# Lutron Electronics support is amazing



## Electric_Light (Apr 6, 2010)

I've had to contact them by email and phone, but I just have to say.. the level of support is amazing... I can get my answer without being transferred all over the place and they know what they're talking about.

Whoever mentioned to call them if you need assistance with their stuff was right


----------



## jwjrw (Jan 14, 2010)

Electric_Light said:


> I've had to contact them by email and phone, but I just have to say.. the level of support is amazing... I can get my answer without being transferred all over the place and they know what they're talking about.
> 
> Whoever mentioned to call them if you need assistance with their stuff was right


 


So that's who you work for!:thumbsup:


Actually they were very helpful to me one time. They make the screwless plates and decore style dimmers in like 40 different styles. I ordered a bunch and they were boxed wrong. We had already put most of them in when the customer realized it was not the color she had ordered.


----------



## Dennis Alwon (May 9, 2009)

Electric_Light said:


> I've had to contact them by email and phone, but I just have to say.. the level of support is amazing... I can get my answer without being transferred all over the place and they know what they're talking about.
> 
> Whoever mentioned to call them if you need assistance with their stuff was right


I have to agree with you. They have always been helpful and professional and they know there product.


----------



## B4T (Feb 10, 2009)

Electric_Light said:


> I've had to contact them by email and phone, but I just have to say.. the level of support is amazing... I can get my answer without being transferred all over the place and they know what they're talking about.
> 
> Whoever mentioned to call them if you need assistance with their stuff was right


 
Do they speak GOOD English.. is it in this country??


----------



## knowshorts (Jan 9, 2009)

I have lutron support on my cell phone and they have been absolutely fabulous.


----------



## Rudeboy (Oct 6, 2009)

I agree. I have called them a few times and they were very helpful.


----------



## Shorty Circuit (Jun 26, 2010)

I've specified more Lutron lighting control systems for conference rooms of all types in the last 25 years than I can count. In the old days it was Aurora. Lately it's been Grafik Eye, twenty systems in one project for one client last year alone. I really appreciate their motorized Savoia window shades as well. I've also bought tons of Hi Lume ballasts. There's still nothing like them AFAIK. It also interfaces well with Crestron and Crestron can dim Hi Lume. I'm thinking one day of putting Radio Ra in my own house.
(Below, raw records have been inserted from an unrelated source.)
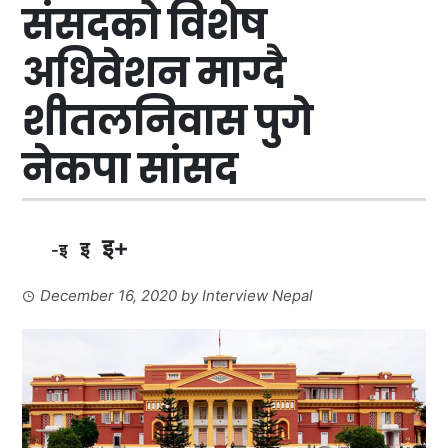
संसदको विशेष
अधिवेशन माग्दै
शीतलनिवास पुगे
नेकपा सांसद
इ+
इ
-इ
December 16, 2020
by
Interview Nepal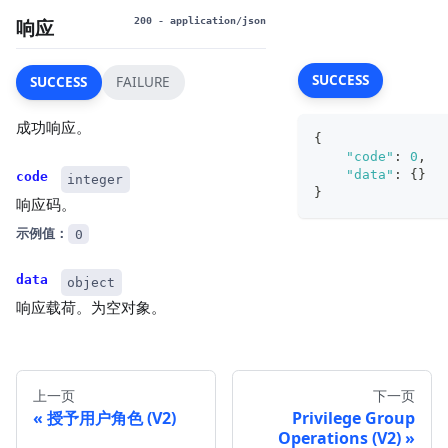
响应
200
- application/json
SUCCESS
SUCCESS
FAILURE
成功响应。
{
"code"
:
0
,
"data"
:
{
}
code
integer
}
响应码。
示例值：
0
data
object
响应载荷。为空对象。
上一页
下一页
授予用户角色 (V2)
Privilege Group
Operations (V2)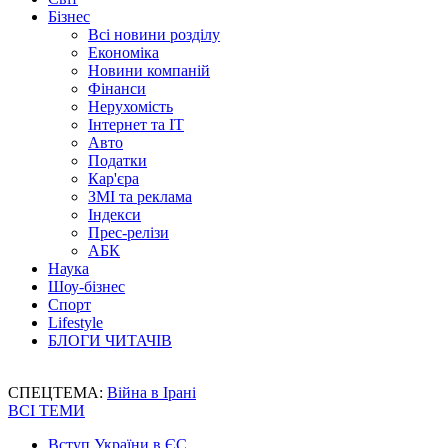
Бізнес
Всі новини розділу
Економіка
Новини компаній
Фінанси
Нерухомість
Інтернет та IT
Авто
Податки
Кар'єра
ЗМІ та реклама
Індекси
Прес-релізи
АБК
Наука
Шоу-бізнес
Спорт
Lifestyle
БЛОГИ ЧИТАЧІВ
СПЕЦТЕМА:
Війна в Ірані
ВСІ ТЕМИ
Вступ України в ЄС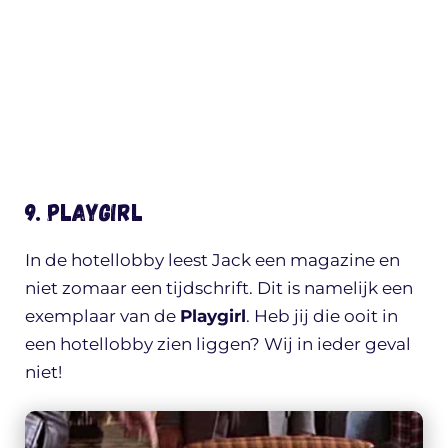
9. Playgirl
In de hotellobby leest Jack een magazine en
niet zomaar een tijdschrift. Dit is namelijk een
exemplaar van de
Playgirl
. Heb jij die ooit in
een hotellobby zien liggen? Wij in ieder geval
niet!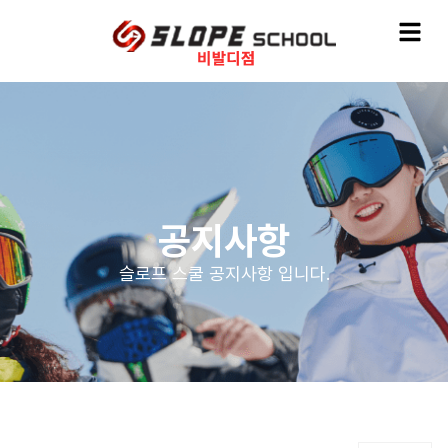
공지사항
슬로프 스쿨 공지사항 입니다.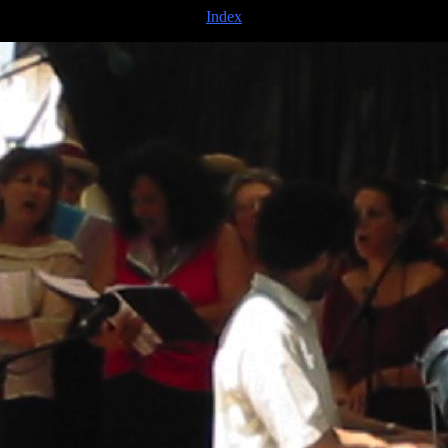
Index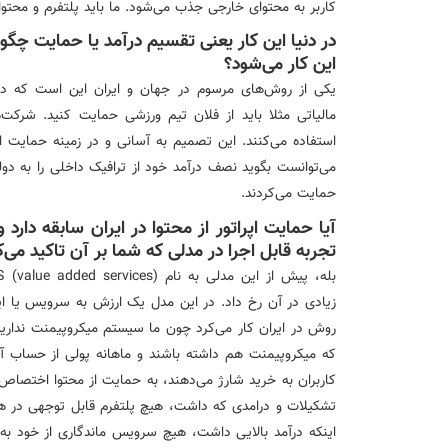
کاربر به محتوای خارجی جذب می‌شود. ما باید پلتفرم و محتو
در دنیا این کار یعنی تقسیم درآمد یا حمایت چگونه
این کار می‌شود؟
یکی از روش‌های مرسوم در جهان و ایران این است که دول
مالیاتی مثلا باید از فلان تیم ورزشی حمایت کنید. شرکت‌
استفاده می‌کنند. این تصمیم به آسانی و در زمینه حمایت اپرا
می‌توانست بگوید نصف درآمد خود از ترافیک داخلی را به دو
حمایت می‌کردند.
آیا حمایت اپراتور از محتوا در ایران سابقه دارد
تجربه قابل اجرا در مدلی که شما بر آن تاکید می
زیادی در آن رخ داد. در این مدل یک ارزش به سرویس یا اینت
روش در ایران کار می‌کرد چون ما سیستم میکروپیمنت نداریم
که میکروپیمنت هم داشته باشند و ماهانه پولی از حساب 
تشکیلات و درامدی که داشت، هیچ پلتفرم قابل توجهی در هیچ 
اینکه درآمد بالایی داشت، هیچ سرویس ماندگاری از خود به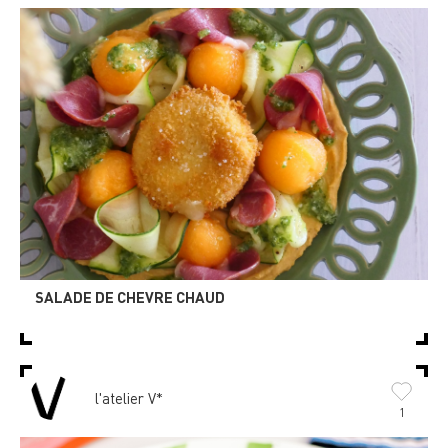
SALADE DE CHEVRE CHAUD
l'atelier V*
1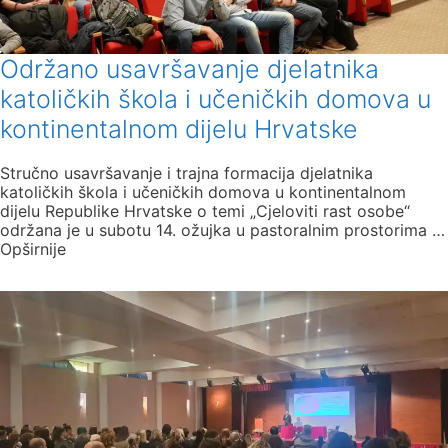
Održano usavršavanje djelatnika
katoličkih škola i učeničkih domova u
kontinentalnom dijelu Hrvatske
Stručno usavršavanje i trajna formacija djelatnika
katoličkih škola i učeničkih domova u kontinentalnom
dijelu Republike Hrvatske o temi „Cjeloviti rast osobe“
održana je u subotu 14. ožujka u pastoralnim prostorima …
Opširnije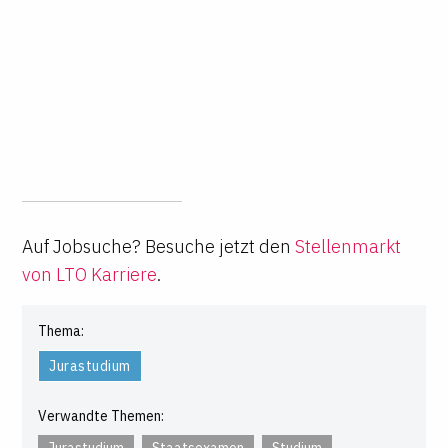
Auf Jobsuche? Besuche jetzt den
Stellenmarkt
von LTO Karriere
.
Thema:
Jurastudium
Verwandte Themen:
Jurastudium
Staatsexamen
Studium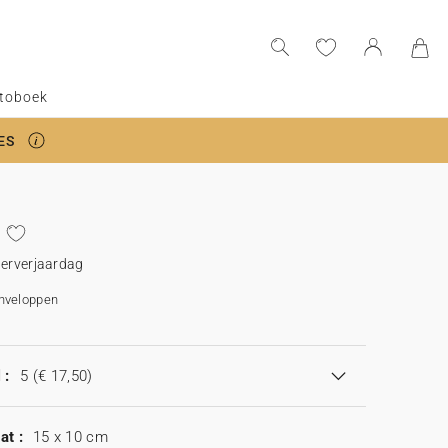
toboek
ES
derverjaardag
enveloppen
 :
5
(€ 17,50)
at :
15 x 10 cm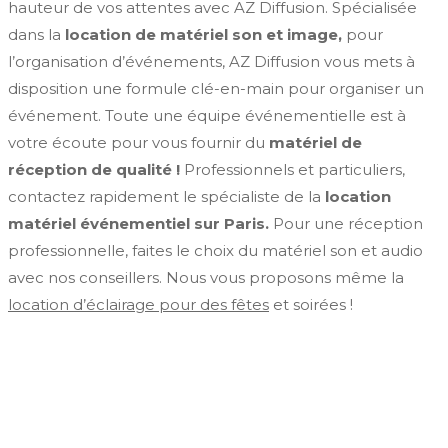
hauteur de vos attentes avec AZ Diffusion. Spécialisée
dans la
location de matériel son et image,
pour
l’organisation d’événements, AZ Diffusion vous mets à
disposition une formule clé-en-main pour organiser un
événement. Toute une équipe événementielle est à
votre écoute pour vous fournir du
matériel de
réception de qualité !
Professionnels et particuliers,
contactez rapidement le spécialiste de la
location
matériel événementiel sur Paris.
Pour une réception
professionnelle, faites le choix du matériel son et audio
avec nos conseillers. Nous vous proposons même la
location d’éclairage pour des fêtes
et soirées !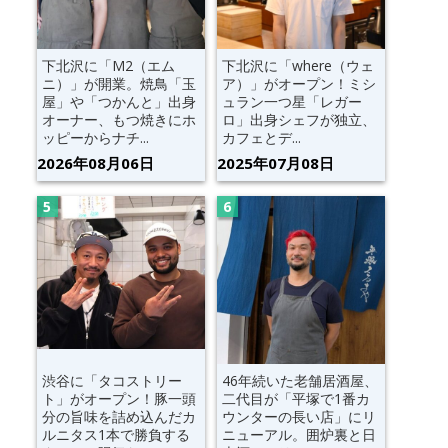
下北沢に「M2（エム
下北沢に「where（ウェ
ニ）」が開業。焼鳥「玉
ア）」がオープン！ミシ
屋」や「つかんと」出身
ュラン一つ星「レガー
オーナー、もつ焼きにホ
ロ」出身シェフが独立、
ッピーからナチ...
カフェとデ...
2026年08月06日
2025年07月08日
渋谷に「タコストリー
46年続いた老舗居酒屋、
ト」がオープン！豚一頭
二代目が「平塚で1番カ
分の旨味を詰め込んだカ
ウンターの長い店」にリ
ルニタス1本で勝負する
ニューアル。囲炉裏と日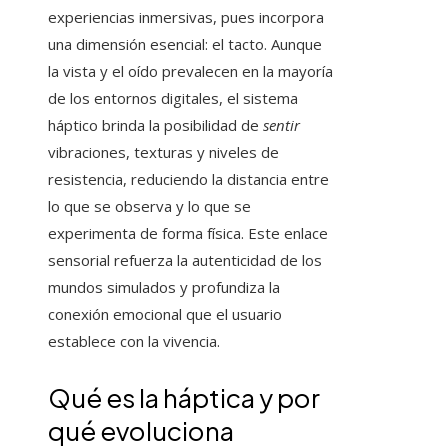
experiencias inmersivas, pues incorpora
una dimensión esencial: el tacto. Aunque
la vista y el oído prevalecen en la mayoría
de los entornos digitales, el sistema
háptico brinda la posibilidad de
sentir
vibraciones, texturas y niveles de
resistencia, reduciendo la distancia entre
lo que se observa y lo que se
experimenta de forma física. Este enlace
sensorial refuerza la autenticidad de los
mundos simulados y profundiza la
conexión emocional que el usuario
establece con la vivencia.
Qué es la háptica y por
qué evoluciona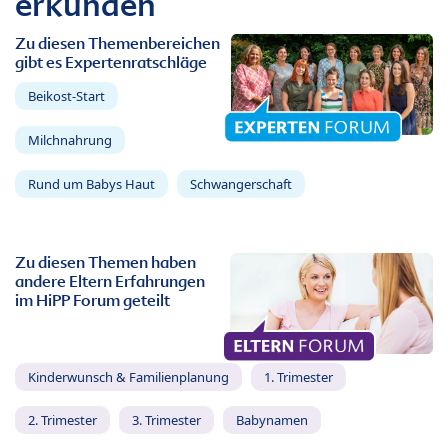
erkunden
Zu diesen Themenbereichen
gibt es Expertenratschläge
Beikost-Start
Milchnahrung
Rund um Babys Haut
Schwangerschaft
Zu diesen Themen haben
andere Eltern Erfahrungen
im HiPP Forum geteilt
Kinderwunsch & Familienplanung
1. Trimester
2. Trimester
3. Trimester
Babynamen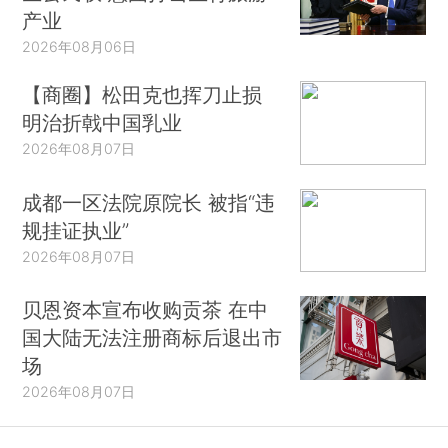
产业
2026年08月06日
【商圈】松田克也挥刀止损
明治折戟中国乳业
2026年08月07日
成都一区法院原院长 被指“违
规挂证执业”
2026年08月07日
贝恩资本宣布收购贡茶 在中
国大陆无法注册商标后退出市
场
2026年08月07日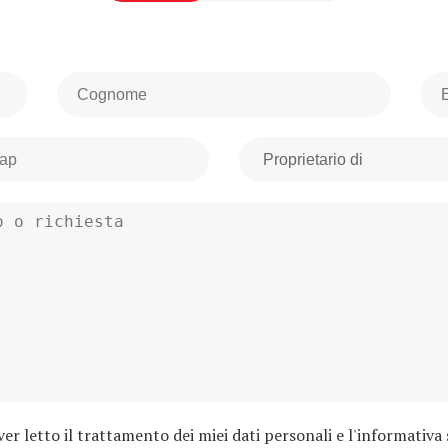
r letto il trattamento dei miei dati personali e l'informativa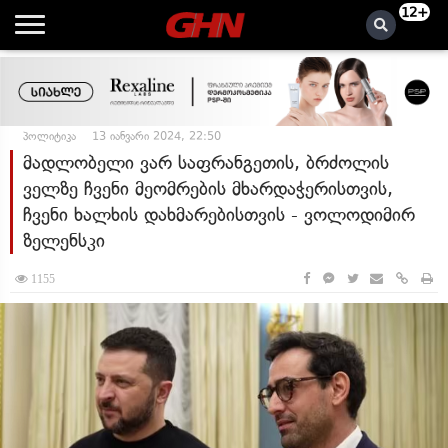
12+
პოლიტიკა
13 იანვარი 2024, 22:50
მადლობელი ვარ საფრანგეთის, ბრძოლის
ველზე ჩვენი მეომრების მხარდაჭერისთვის,
ჩვენი ხალხის დახმარებისთვის - ვოლოდიმირ
ზელენსკი
1155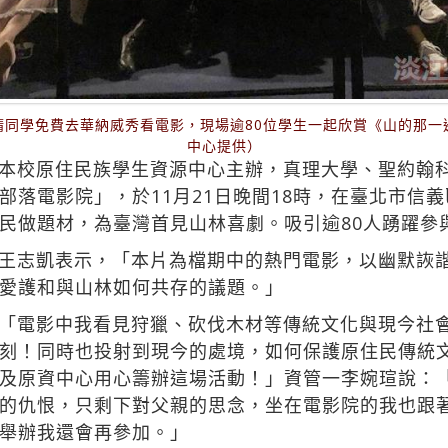
請同學免費去華納威秀看電影，現場逾80位學生一起欣賞《山的那一
中心提供）
本校原住民族學生資源中心主辦，真理大學、聖約翰
部落電影院」，於11月21日晚間18時，在臺北市信
民做題材，為臺灣首見山林喜劇。吸引逾80人踴躍參
王志凱表示，「本片為檔期中的熱門電影，以幽默詼
愛護和與山林如何共存的議題。」
「電影中我看見狩獵、砍伐木材等傳統文化與現今社
刻！同時也投射到現今的處境，如何保護原住民傳統
及原資中心用心籌辦這場活動！」資管一李婉瑄說：
的仇恨，只剩下對父親的思念，坐在電影院的我也跟
舉辦我還會再參加。」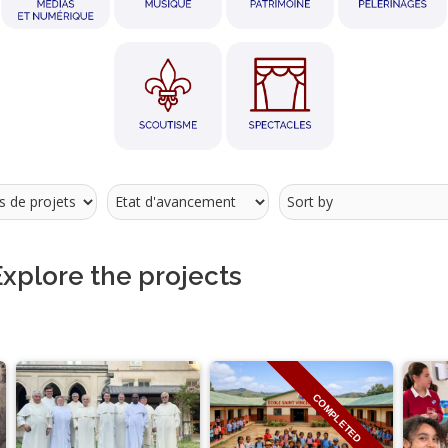
Explore the projects
COMPLETED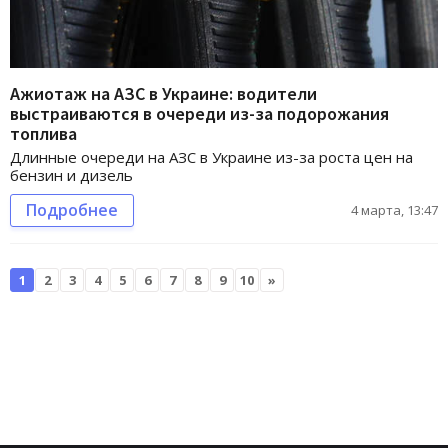
Ажиотаж на АЗС в Украине: водители
выстраиваются в очереди из-за подорожания
топлива
Длинные очереди на АЗС в Украине из-за роста цен на
бензин и дизель
Подробнее
4 марта, 13:47
1
2
3
4
5
6
7
8
9
10
»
Lutron always gave excellent support all the way from applications engineering assistance to after sales field service.


----------



## Electric_Light (Apr 6, 2010)

Black4Truck said:


> Do they speak GOOD English.. is it in this country??


They did when I called them at like 9PM EDT. I really don't care where the other end of the line is. I care if they know what they're talking about or not.


----------